There is currently a 1.5 hour "hole" in our data between 8:40 PM EDT and 10:02 PM EDT. 8:40 PM is exactly the time when the node restart occurred.
- 8:40 PM EDT is the minute the node was restarted.
- 10:02 PM EDT does no seem to correspond to any event in the cluster log.
Since then, our system has been malfuntioning.
- Node 3, when restarted, seemed to take over as master.
- Node 2 stopped recording any data (insert/update), but continued to respond to select statements, so some select statements were returning out-of-date results.
For example, this morning, I got this:
Connected to node 4:
mysql> select max(trans_id) from transaction;
+---------------+
| max(trans_id) |
+---------------+
| 37692 |
+---------------+
1 row in set (0.00 sec)
Connected to node 5:
mysql> select max(trans_id) from transaction;
+---------------+
| max(trans_id) |
+---------------+
| 65771 |
+---------------+
1 row in set (0.00 sec)
Upon discovering this, I restarted the out of date ndb node, and everything appears to be working normally again.
I'm not sure what the root cause of the data loss is, but I suspect it may be related to a problem we've been seeing on our development cluster. On the development cluster, often both ndb nodes seem to be the master at the same time. (ndb_mgm reports both as "Master")
In trying to stop one node or the other this morning, I was unable:
~# /usr/local/mysql/bin/ndb_mgm
-- NDB Cluster -- Management Client --
ndb_mgm> show
Connected to Management Server at: 192.168.2.41:1186
Cluster Configuration
---------------------
[ndbd(NDB)] 2 node(s)
id=2 @192.168.2.17 (Version: 5.0.19, Nodegroup: 0)
id=3 @192.168.2.16 (Version: 5.0.19, Nodegroup: 0, Master)
[ndb_mgmd(MGM)] 1 node(s)
id=1 @192.168.2.41 (Version: 5.0.19)
[mysqld(API)] 2 node(s)
id=4 @192.168.2.16 (Version: 5.0.19)
id=5 @192.168.2.17 (Version: 5.0.19)
ndb_mgm> 2 stop
Node 2: Node shutdown aborted
Shutdown failed.
* 2002: Stop failed
* Node shutdown would cause system crash
ndb_mgm> 3 stop
Node 3: Node shutdown aborted
Shutdown failed.
* 2002: Stop failed
* Node shutdown would cause system crash
This seems odd to me...
I've attached all the logs from the ndb nodes and the mgm node. Maybe you can make a little more sense of it. If there's any other piece of information I can give you, please don't hesitate to ask. You have my full co-operation.

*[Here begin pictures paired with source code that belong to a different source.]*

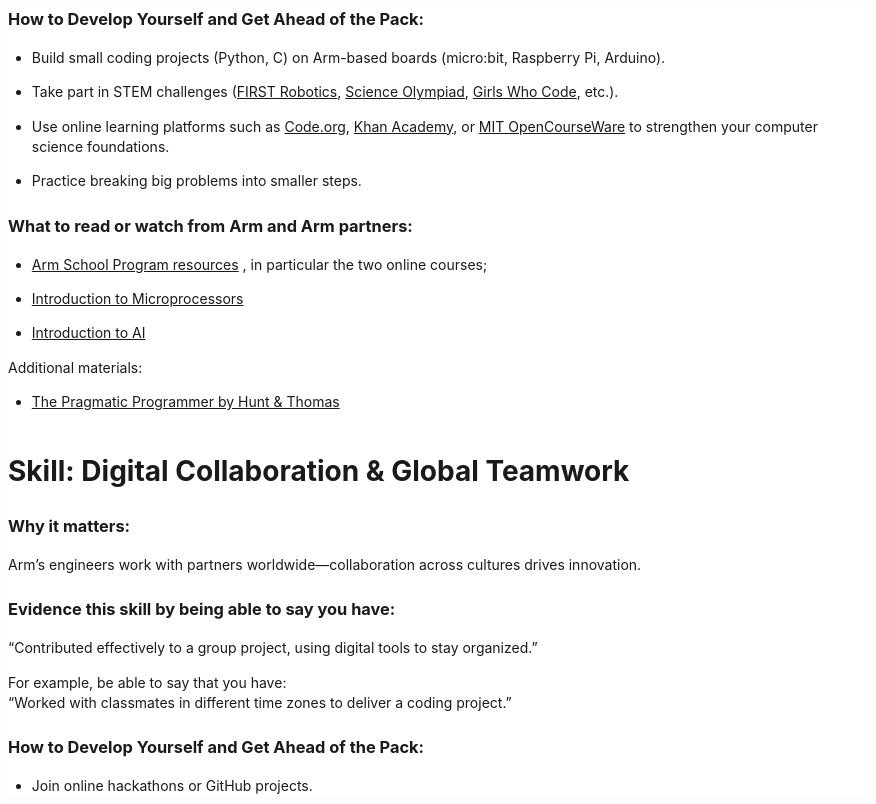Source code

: ### How to Develop Yourself and Get Ahead of the Pack:

- Build small coding projects (Python, C) on Arm-based boards
  (micro:bit, Raspberry Pi, Arduino).

- Take part in STEM challenges ([FIRST
  Robotics](https://www.firstinspires.org/), [Science
  Olympiad](https://www.soinc.org/), [Girls Who
  Code](https://girlswhocode.com/), etc.).

- Use online learning platforms such as
  [Code.org](https://code.org/en-US), [Khan
  Academy](https://www.khanacademy.org/), or [MIT
  OpenCourseWare](https://ocw.mit.edu/courses/6-0001-introduction-to-computer-science-and-programming-in-python-fall-2016/)
  to strengthen your computer science foundations.

- Practice breaking big problems into smaller steps.

### What to read or watch from Arm and Arm partners:

- [Arm School Program
  resources](https://www.arm.com/resources/education/schools) , in
  particular the two online courses;

- [Introduction to
  Microprocessors](https://www.coursera.org/learn/arm-education-introduction-to-microprocessors)

- [Introduction to
  AI](https://www.edx.org/learn/computer-science/arm-education-introduction-to-ai)

Additional materials:

- [The Pragmatic Programmer by Hunt &
  Thomas](https://en.wikipedia.org/wiki/The_Pragmatic_Programmer)

# Skill: Digital Collaboration & Global Teamwork

### Why it matters:  
Arm’s engineers work with partners worldwide—collaboration across
cultures drives innovation.

### Evidence this skill by being able to say you have:  
“Contributed effectively to a group project, using digital tools to stay
organized.”

For example, be able to say that you have:  
“Worked with classmates in different time zones to deliver a coding
project.”

### How to Develop Yourself and Get Ahead of the Pack:

- Join online hackathons or GitHub projects.
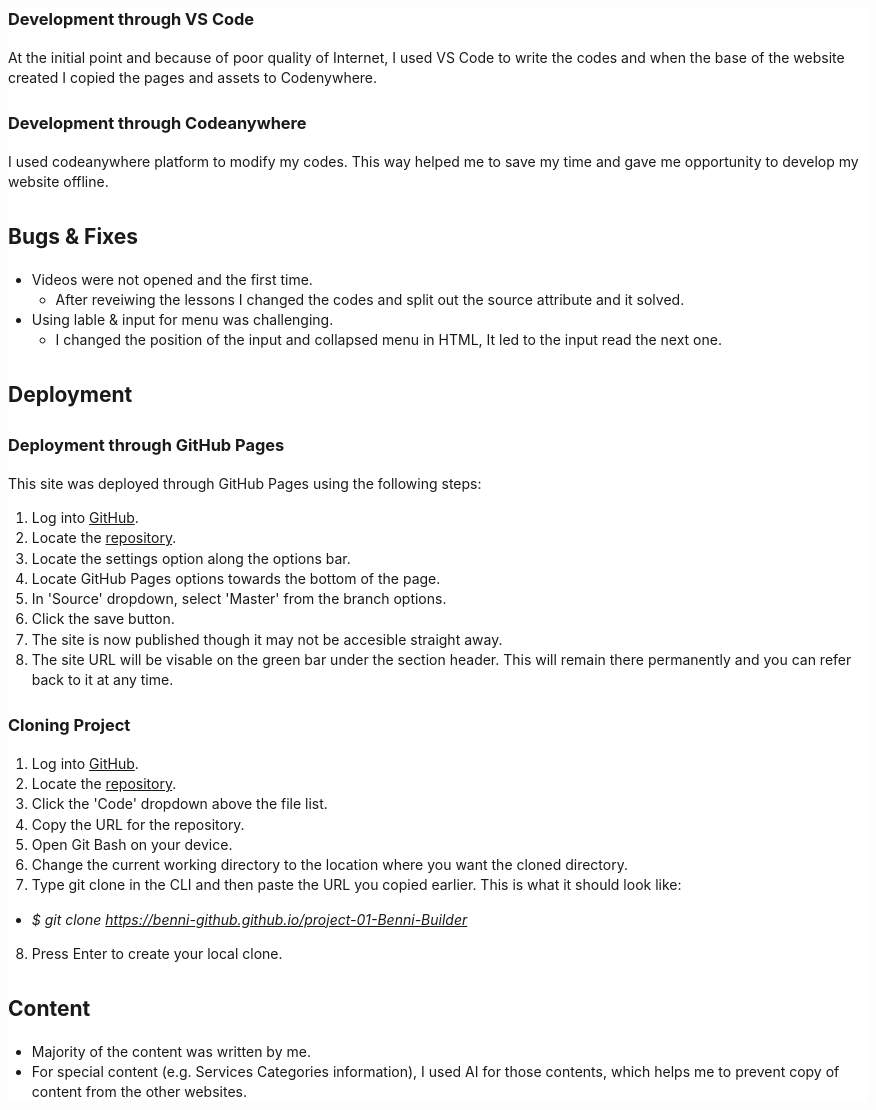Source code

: ### Development through VS Code
At the initial point and because of poor quality of Internet, I used VS Code to write the codes and when the base of the website created I copied the pages and assets to Codenywhere.

### Development through Codeanywhere
I used codeanywhere platform to modify my codes.
This way helped me to save my time and gave me opportunity to develop my website offline.


## Bugs & Fixes
* Videos were not opened and the first time.
  * After reveiwing the lessons I changed the codes and split out the source attribute and it solved.
* Using lable & input for menu was challenging.
  * I changed the position of the input and collapsed menu in HTML, It led to the input read the next one. 


## Deployment

### Deployment through GitHub Pages
This site was deployed through GitHub Pages using the following steps:
1. Log into [GitHub](https://github.com/).
2. Locate the [repository](https://benni-github.github.io/project-01-Benni-Builder/). 
3. Locate the settings option along the options bar. 
4. Locate GitHub Pages options towards the bottom of the page.
5. In 'Source' dropdown, select 'Master' from the branch options. 
6. Click the save button. 
7. The site is now published though it may not be accesible straight away. 
8. The site URL will be visable on the green bar under the section header. This will remain there permanently and you can refer back to it at any time. 

### Cloning Project
1. Log into [GitHub](https://github.com/).
2. Locate the [repository](https://benni-github.github.io/project-01-Benni-Builder/). 
3. Click the 'Code' dropdown above the file list.
4. Copy the URL for the repository.
5. Open Git Bash on your device. 
6. Change the current working directory to the location where you want the cloned directory.
7. Type git clone in the CLI and then paste the URL you copied earlier. This is what it should look like:
  * _$ git clone https://benni-github.github.io/project-01-Benni-Builder_
8. Press Enter to create your local clone.


## Content
* Majority of the content was written by me. 
* For special content (e.g. Services Categories information), I used AI for those contents, which helps me to prevent copy of content from the other websites.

The logs make this post too long, so they will follow in a follow-up post.
How to repeat:
Unknown - In this case, it was simply a node restart - "3 restart" from ndb_mgm. This has been done countless times before without error.
Suggested fix:
Unknown - For now, we're going to tread extremely lightly on the database servers and the management node.
For now, an NDB node must be restarted, we will simply shut it down, and restart it with --initial when during off-peak hours.